(MATERIAL SHOWN Opens)

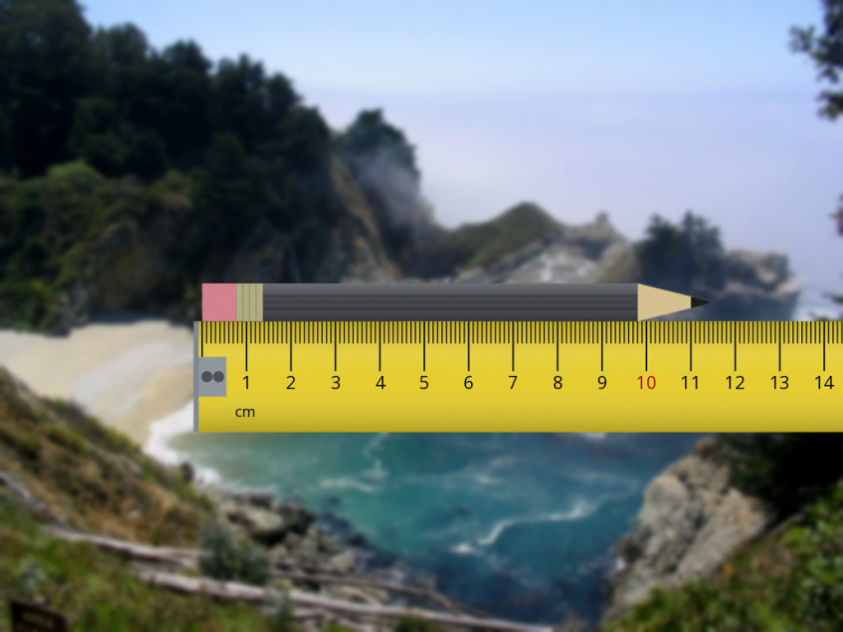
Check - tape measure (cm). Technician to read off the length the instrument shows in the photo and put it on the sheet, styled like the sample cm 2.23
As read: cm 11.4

(MATERIAL SHOWN Closes)
(MATERIAL SHOWN Opens)

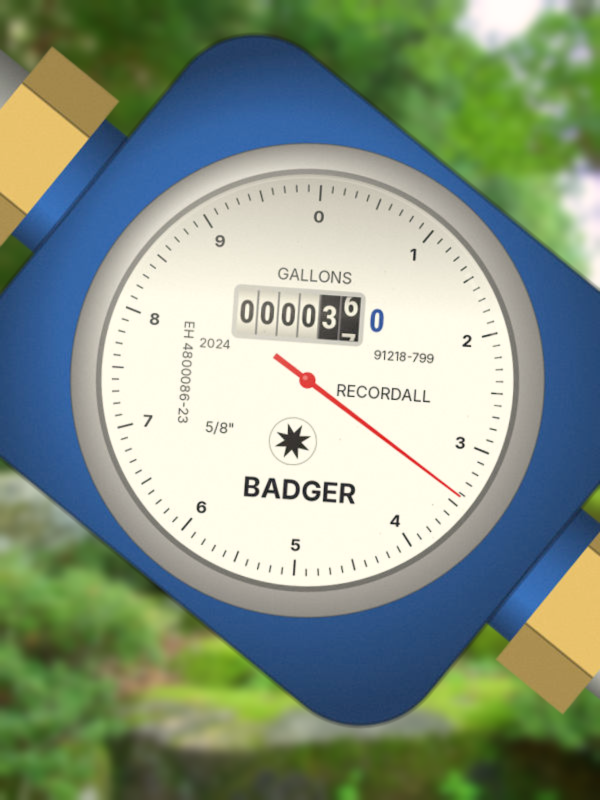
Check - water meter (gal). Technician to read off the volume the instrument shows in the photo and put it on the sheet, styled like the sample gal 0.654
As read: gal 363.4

(MATERIAL SHOWN Closes)
(MATERIAL SHOWN Opens)

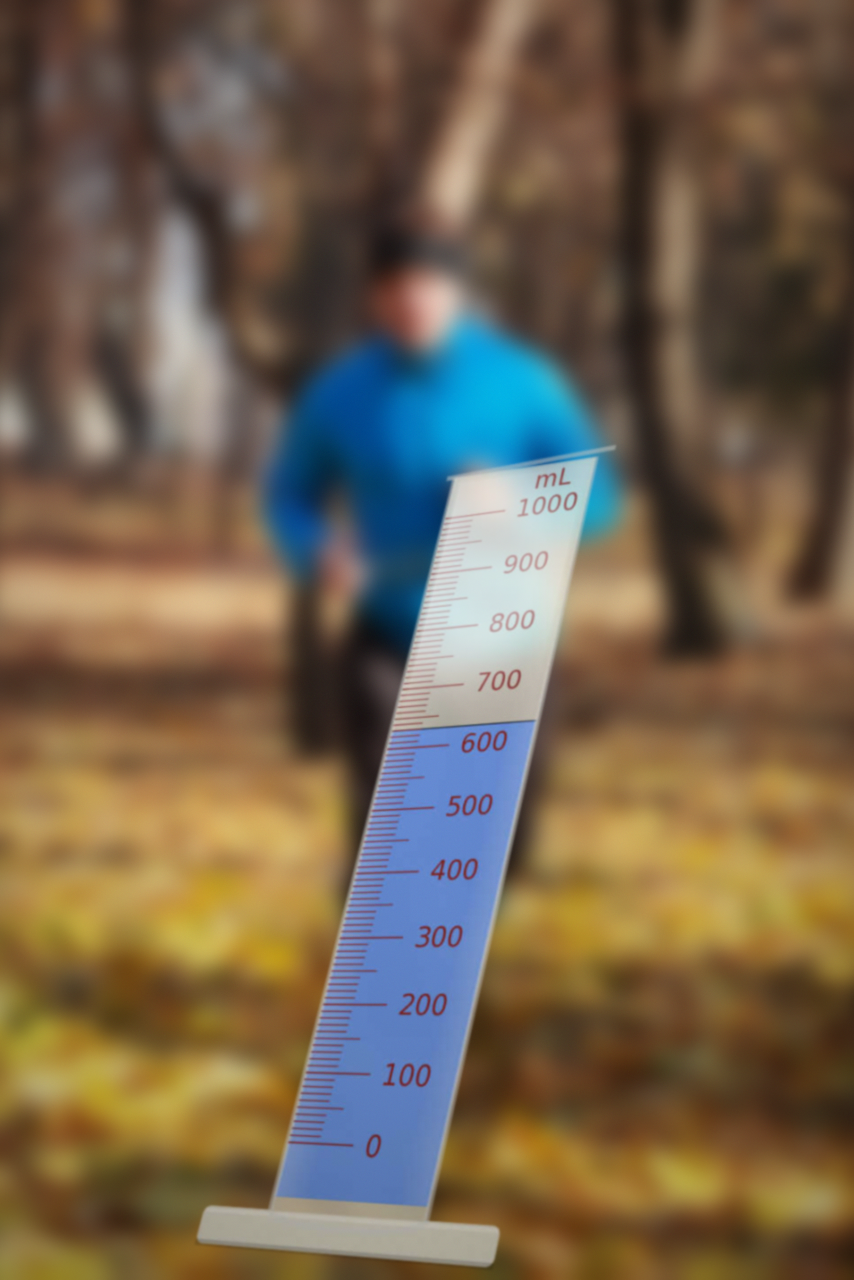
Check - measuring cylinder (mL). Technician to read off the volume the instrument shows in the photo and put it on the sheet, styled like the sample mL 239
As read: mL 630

(MATERIAL SHOWN Closes)

Rewrite the lines from the one containing "Check - water" through the one containing "As read: gal 363.4", renaming "Technician" to "Inspector" and leaving everything else unchanged. Return only those lines.

▶ SOLUTION TO THE PROBLEM:
Check - water meter (gal). Inspector to read off the volume the instrument shows in the photo and put it on the sheet, styled like the sample gal 0.654
As read: gal 363.4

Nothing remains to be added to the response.